_Exercise instructions_
Output, exactly as written, the lines below from the one that has "Προσοχή! Επιτρέπεται η" through the one that has "Decorrenza benzine e gasolio: 21 aprile"; nothing else, and no pictures.

Records from a data source

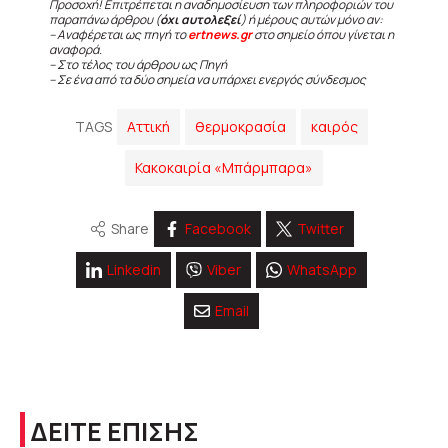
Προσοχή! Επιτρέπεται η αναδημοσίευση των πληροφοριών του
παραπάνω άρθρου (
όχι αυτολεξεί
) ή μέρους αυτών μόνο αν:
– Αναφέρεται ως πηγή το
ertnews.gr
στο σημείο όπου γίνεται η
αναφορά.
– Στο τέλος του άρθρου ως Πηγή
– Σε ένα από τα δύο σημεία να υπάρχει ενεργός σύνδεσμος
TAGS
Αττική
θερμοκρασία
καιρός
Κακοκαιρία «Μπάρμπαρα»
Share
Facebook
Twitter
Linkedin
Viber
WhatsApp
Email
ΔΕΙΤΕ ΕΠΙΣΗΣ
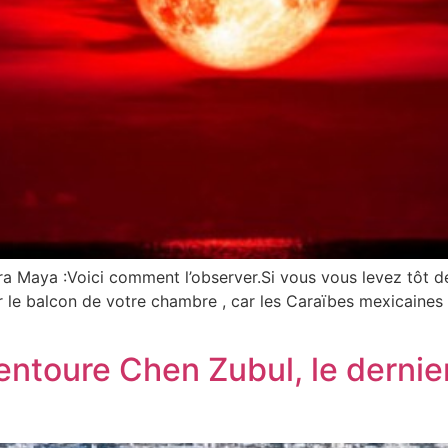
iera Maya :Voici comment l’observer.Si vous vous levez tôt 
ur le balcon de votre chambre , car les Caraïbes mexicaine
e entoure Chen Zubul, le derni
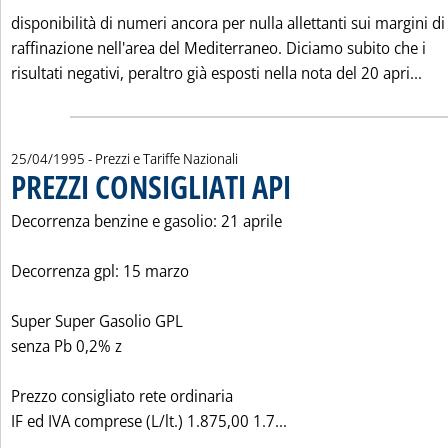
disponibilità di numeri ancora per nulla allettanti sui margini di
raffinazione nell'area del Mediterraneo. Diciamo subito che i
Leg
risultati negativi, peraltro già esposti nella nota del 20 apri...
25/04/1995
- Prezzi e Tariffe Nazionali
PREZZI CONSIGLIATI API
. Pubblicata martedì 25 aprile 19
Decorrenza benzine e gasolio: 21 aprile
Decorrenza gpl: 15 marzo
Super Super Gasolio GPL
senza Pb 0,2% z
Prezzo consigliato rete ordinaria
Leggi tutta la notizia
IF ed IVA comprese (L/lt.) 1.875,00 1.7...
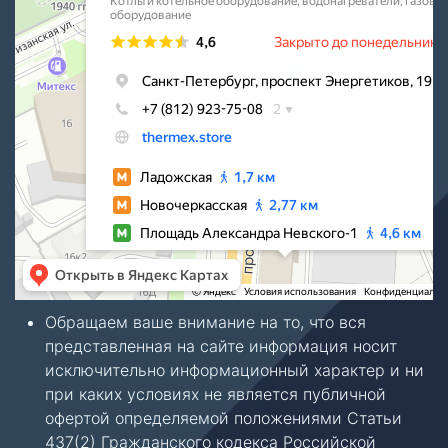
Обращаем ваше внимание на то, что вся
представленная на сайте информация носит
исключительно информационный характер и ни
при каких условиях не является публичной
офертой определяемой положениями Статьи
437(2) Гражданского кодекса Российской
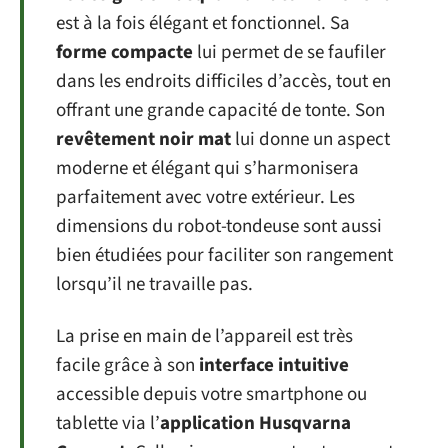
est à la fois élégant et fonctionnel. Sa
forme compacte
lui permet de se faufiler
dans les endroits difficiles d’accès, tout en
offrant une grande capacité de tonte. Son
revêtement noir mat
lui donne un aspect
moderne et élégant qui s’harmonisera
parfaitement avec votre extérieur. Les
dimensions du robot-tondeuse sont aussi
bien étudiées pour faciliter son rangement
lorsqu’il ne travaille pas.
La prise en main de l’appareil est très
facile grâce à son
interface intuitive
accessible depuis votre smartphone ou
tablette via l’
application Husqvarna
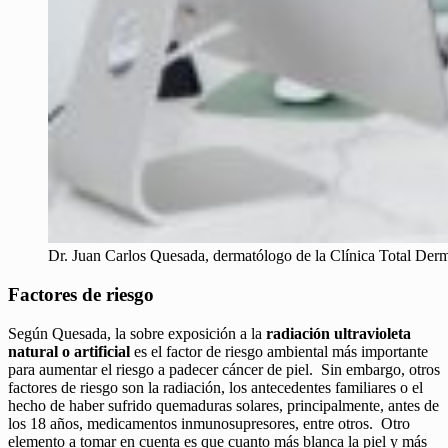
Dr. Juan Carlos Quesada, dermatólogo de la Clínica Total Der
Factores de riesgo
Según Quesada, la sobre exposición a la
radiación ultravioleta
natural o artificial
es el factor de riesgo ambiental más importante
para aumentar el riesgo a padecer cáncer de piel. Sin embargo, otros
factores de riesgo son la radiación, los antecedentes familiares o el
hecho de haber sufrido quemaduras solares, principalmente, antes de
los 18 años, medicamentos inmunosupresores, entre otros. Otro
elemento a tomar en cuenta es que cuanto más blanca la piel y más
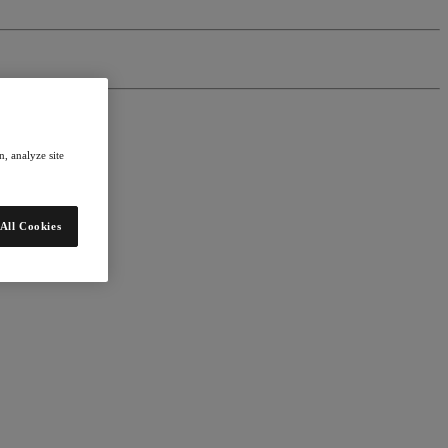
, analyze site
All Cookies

---

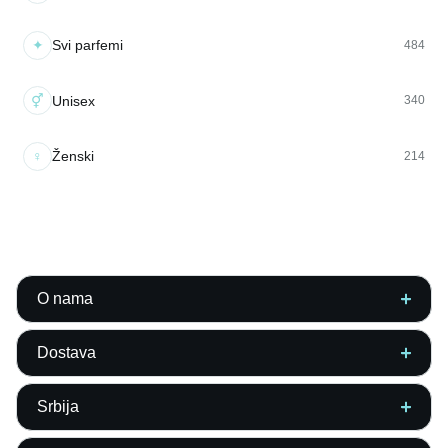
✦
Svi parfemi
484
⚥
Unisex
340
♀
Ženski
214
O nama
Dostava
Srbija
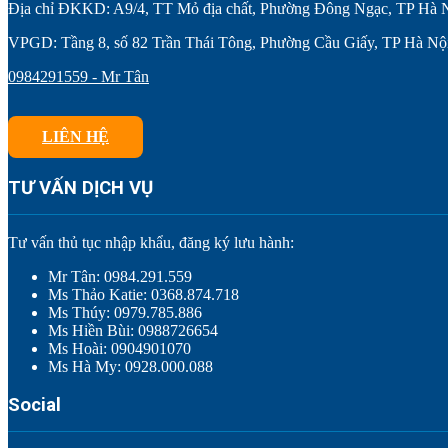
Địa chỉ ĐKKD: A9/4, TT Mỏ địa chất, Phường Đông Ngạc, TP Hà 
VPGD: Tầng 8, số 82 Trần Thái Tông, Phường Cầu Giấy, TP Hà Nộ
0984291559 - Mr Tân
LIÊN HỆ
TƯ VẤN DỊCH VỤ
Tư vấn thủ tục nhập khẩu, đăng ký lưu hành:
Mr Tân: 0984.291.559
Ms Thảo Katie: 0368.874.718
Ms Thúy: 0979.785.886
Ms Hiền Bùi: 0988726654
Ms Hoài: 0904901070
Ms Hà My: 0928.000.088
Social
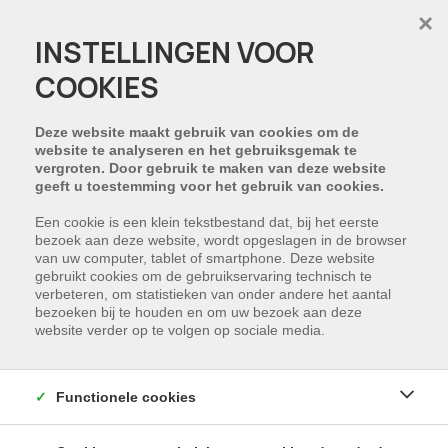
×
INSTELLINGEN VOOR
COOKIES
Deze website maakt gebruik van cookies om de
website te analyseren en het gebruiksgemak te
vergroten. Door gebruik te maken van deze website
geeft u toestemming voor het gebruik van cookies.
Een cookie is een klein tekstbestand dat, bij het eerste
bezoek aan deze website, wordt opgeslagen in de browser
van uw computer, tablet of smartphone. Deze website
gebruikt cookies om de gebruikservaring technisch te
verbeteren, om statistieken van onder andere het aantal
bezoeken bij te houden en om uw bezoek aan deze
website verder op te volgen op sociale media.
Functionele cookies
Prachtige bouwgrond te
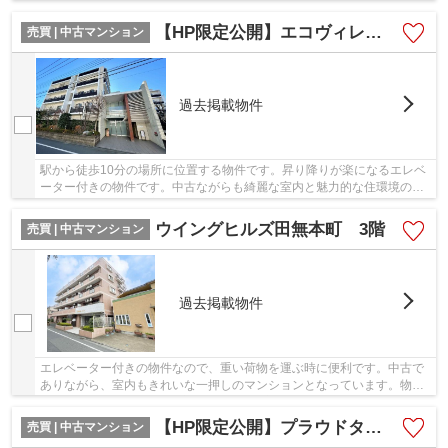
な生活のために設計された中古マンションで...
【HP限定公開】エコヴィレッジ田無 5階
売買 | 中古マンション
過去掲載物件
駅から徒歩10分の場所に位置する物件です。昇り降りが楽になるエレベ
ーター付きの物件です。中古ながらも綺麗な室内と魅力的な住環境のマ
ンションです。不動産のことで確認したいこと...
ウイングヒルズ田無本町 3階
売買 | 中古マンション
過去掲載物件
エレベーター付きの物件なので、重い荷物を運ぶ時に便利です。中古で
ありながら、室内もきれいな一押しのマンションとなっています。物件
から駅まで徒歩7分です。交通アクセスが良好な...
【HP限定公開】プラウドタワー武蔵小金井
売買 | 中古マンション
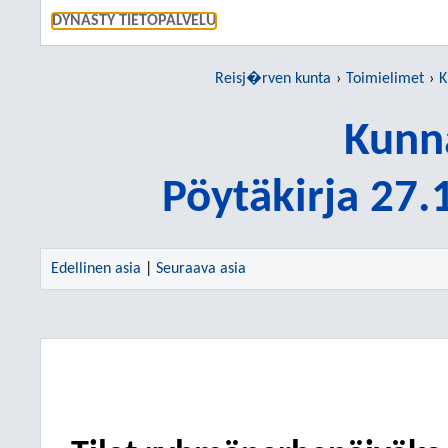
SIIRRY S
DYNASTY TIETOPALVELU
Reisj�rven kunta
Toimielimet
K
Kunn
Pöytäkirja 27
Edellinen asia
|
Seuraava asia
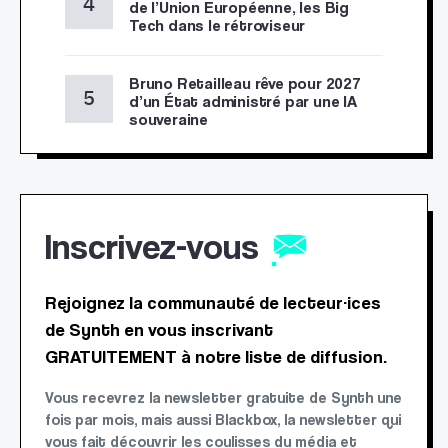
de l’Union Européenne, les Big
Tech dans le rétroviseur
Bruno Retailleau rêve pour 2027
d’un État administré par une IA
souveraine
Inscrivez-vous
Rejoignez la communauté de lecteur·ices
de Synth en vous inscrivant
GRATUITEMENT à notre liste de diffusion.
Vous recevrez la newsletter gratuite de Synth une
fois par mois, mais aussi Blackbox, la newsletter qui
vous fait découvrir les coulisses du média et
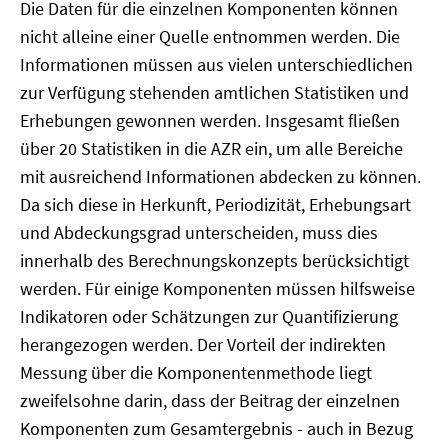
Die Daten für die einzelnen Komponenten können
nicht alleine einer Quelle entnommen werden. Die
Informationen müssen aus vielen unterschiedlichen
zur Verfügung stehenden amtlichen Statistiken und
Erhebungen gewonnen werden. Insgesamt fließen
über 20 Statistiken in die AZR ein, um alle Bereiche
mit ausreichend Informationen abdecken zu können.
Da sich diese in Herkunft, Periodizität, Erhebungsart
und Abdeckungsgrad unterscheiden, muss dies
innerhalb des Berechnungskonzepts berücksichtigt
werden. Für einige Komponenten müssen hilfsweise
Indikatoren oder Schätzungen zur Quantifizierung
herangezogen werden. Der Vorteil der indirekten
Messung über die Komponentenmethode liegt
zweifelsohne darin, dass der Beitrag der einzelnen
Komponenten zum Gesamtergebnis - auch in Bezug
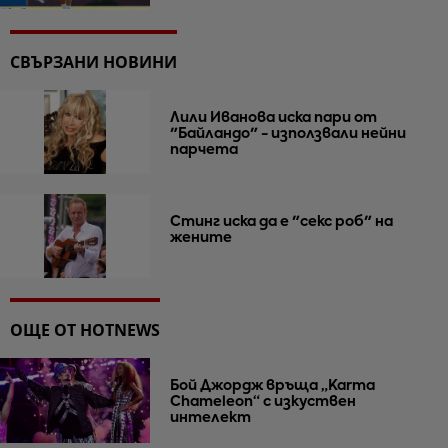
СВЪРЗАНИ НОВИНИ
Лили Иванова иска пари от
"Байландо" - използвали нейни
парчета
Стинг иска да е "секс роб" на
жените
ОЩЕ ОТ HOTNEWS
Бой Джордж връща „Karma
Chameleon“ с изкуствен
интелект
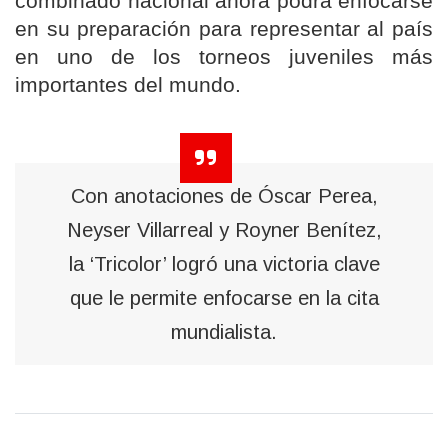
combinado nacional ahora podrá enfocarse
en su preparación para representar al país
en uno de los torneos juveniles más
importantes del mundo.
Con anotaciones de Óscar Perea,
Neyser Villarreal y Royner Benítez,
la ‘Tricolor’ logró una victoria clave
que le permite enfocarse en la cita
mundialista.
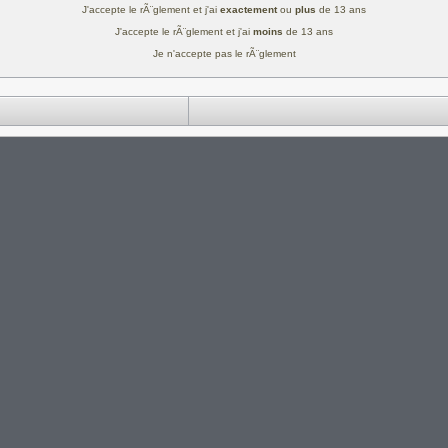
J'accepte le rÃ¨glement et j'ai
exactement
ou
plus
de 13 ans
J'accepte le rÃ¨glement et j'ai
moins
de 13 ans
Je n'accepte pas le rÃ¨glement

--

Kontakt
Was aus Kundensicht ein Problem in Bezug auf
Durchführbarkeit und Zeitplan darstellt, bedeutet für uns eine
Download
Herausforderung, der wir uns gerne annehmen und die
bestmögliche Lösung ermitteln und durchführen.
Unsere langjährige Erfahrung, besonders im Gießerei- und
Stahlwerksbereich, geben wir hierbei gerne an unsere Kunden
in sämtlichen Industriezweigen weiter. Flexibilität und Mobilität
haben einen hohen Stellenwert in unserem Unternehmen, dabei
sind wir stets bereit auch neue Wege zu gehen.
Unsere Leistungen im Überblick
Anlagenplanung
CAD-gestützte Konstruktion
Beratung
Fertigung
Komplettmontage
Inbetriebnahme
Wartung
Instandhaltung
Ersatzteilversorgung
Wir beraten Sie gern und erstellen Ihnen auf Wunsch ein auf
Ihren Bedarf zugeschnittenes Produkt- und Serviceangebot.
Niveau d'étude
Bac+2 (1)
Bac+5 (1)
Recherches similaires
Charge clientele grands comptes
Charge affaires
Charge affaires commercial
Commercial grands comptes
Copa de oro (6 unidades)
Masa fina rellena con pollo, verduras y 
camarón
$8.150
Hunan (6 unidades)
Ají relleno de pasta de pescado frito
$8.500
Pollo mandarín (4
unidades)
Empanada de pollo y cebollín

_The completed task_
Προσοχή! Επιτρέπεται η αναδημοσίευση των πληροφοριών του
παραπάνω άρθρου (
όχι αυτολεξεί
) ή μέρους αυτών μόνο αν:
– Αναφέρεται ως πηγή το
ertnews.gr
στο σημείο όπου γίνεται η
αναφορά.
– Στο τέλος του άρθρου ως Πηγή
– Σε ένα από τα δύο σημεία να υπάρχει ενεργός σύνδεσμος
TAGS
Αττική
θερμοκρασία
καιρός
Κακοκαιρία «Μπάρμπαρα»
Share
Facebook
Twitter
Linkedin
Viber
WhatsApp
Email
ΔΕΙΤΕ ΕΠΙΣΗΣ
iera Maya :Voici comment l’observer.Si vous vous levez tôt 
ur le balcon de votre chambre , car les Caraïbes mexicaine
e entoure Chen Zubul, le derni
disponibilità di numeri ancora per nulla allettanti sui margini di
raffinazione nell'area del Mediterraneo. Diciamo subito che i
Leg
risultati negativi, peraltro già esposti nella nota del 20 apri...
25/04/1995
- Prezzi e Tariffe Nazionali
PREZZI CONSIGLIATI API
. Pubblicata martedì 25 aprile 19
Decorrenza benzine e gasolio: 21 aprile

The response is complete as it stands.